This word you keep using…

I do not think it means what you think it means…

 

There was an article in Friday’s Wall Street Journal focusing on the instances where playing a stripper or prostitute has garnered Oscar nominations or wins for the actress in those roles. marisa-tomei-in-una-sequenza-del-film-the-wrestler-842471The latest actress to earn such a nomination is Marisa Tomei in The Wrestler.

The piece talks about how the prostitute/stripper role is a kind of tried-and-true archetype, (and one could argue tired-and-true) the kind of part in which an actress might be able to reveal a kind of dichotomy of sorts, the good and the bad rolled into one, the diamond in the rough of an essentially flawed character. It’s a character we’ve seen countless times, and I think the article does a good job of covering Hollywood’s fixation on this kind of female role, though it doesn’t really touch on the kind of inherent misogyny that films like Pretty Woman convey. (I mean, the hooker with the heart of gold is SUCH a fantasy; more often a fantasy than a reality, I would assume. I know this is the point of Pretty Woman. It’s escapist popcorn fare, and it doesn’t claim to be anything that it’s not, provided, of course, that you don’t count Julia’s Oscar nod. But I imagine you will find that kind of lovable whore probably as often as you will find a street walker who looks like Julia Roberts.) I just worry sometimes that these films kind of perpetuate the fantasy and thus the misogyny.

My favorite part of the article is a quote from Ms.Tomei, who says of her research at strip clubs before filming, “My aim in the film was to honor the women I met and to represent them in a meaningful way.” Honor? Really? I don’t mean to seem callous, or anything, but it’s not like these ladies are heroes or anything.
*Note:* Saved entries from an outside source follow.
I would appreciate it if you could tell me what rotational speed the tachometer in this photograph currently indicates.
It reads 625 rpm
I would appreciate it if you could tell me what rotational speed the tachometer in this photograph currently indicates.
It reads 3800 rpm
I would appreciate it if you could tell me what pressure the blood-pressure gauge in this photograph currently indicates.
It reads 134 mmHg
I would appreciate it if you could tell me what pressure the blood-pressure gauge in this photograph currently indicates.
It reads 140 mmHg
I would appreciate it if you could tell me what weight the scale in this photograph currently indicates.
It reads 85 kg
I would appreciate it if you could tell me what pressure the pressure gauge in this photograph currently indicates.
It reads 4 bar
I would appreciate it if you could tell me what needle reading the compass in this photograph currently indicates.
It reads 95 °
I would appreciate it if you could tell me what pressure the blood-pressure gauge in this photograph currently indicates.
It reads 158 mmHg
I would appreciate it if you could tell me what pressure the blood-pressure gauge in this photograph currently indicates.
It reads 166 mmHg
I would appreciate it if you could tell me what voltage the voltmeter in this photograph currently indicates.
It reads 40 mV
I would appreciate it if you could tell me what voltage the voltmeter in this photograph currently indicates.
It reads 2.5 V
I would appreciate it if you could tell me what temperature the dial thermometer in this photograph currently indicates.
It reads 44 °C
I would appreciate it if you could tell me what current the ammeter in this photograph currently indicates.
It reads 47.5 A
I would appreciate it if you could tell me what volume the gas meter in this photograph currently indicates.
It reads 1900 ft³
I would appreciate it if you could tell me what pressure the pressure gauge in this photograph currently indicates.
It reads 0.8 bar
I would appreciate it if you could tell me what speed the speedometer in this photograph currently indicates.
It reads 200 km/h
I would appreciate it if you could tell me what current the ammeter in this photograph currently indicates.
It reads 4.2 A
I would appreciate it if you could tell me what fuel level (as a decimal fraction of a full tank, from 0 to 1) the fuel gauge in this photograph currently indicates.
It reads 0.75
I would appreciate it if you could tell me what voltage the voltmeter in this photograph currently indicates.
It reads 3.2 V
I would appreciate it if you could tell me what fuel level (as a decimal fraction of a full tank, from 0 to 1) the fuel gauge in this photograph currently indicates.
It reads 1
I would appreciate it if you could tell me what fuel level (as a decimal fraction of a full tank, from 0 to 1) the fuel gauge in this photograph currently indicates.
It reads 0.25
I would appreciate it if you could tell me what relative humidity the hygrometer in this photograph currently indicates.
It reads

They’re not saving lives or helping feed the minds of the next generation. They’re working on poles and jiggling their gear. I’m not saying their lives aren’t hard, but I just don’t think honor is something they’re too worried about.

But I wish Ms. Tomei luck tonight at the Oscars. I do think she’s a fine actress.

And can I just say something about Sean Penn as Harvey Milk? Okay — I knew the Harvey Milk story really well going into the theater that night. I had seen the documentary The Times of Harvey Milk years and years ago when it was playing in the theater. So I had no surprises. But I didn’t think Sean Penn was all that. Really. If anything, I thought at times that he played Milk kind of close to the character he played in I Am Sam. Sometimes he played it a little too gay, on the brink of stereotype even. And maybe Milk was kind of like that, but what I am saying is that it was no big stretch for Penn, who is also a fine actor and fine here, but not his best.

 

 

Hollywood always makes like these “gay-centered” films are so courageous, but I don’t really think so. How is it courageous for Sean Penn, or Jake Gyllenhall or Heath Ledger to play homosexuals? If Hollywood were truly courageous, it might actually cast a gay actor in a gay part once in a while. I’m sorry, but that’s what I think, and I said it. You’re telling me they can’t find any gay actors? Or gay actors with big enough names for the marquee? Please. I think they just don’t give people credit for being able to watch an actor that they know is gay play a gay part. It’s much easier for John and Jane Q. Cineplex to think, “Oh, it’s okay to see Sean Penn kiss a man because really, he’s not like that. Isn’t he a great actor?”

Frankly, I thought Clint Eastwood was better in Gran Torino. I even thought Richard Jenkins was better in The Visitor. (Which is a great movie. You should see that.) But Sean Penn will probably come away with the award tonight not only because he’s Sean Penn, but also because voting for him would be a statement against Prop 8. (Prop 8, by the way is abhorrent. It should be repealed, but it has nothing to do with Penn’s performance.)

Oscars, Shmoscars, who really cares?

I’ll tell you what I care about — tonight Manfrengensen and I had a sitter and there was NOTHING at the movies. Medea Goes to Jail…um, I don’t think so. (Can I just ask — why do the plots of so many films aimed at African American audiences involve men dressing as women or men dressing in fat suits or both? Is this something that plays well time and again with those audiences? These films must do well right?) Shopaholic? Not wasting the cash. He’s Just Not That Into You? Not into that. Crap, crap, crap. We went bowling instead, which was fun, and the place was packed. I threw rocks in the first game, but petered out in the second, which is my usual pattern when keggling.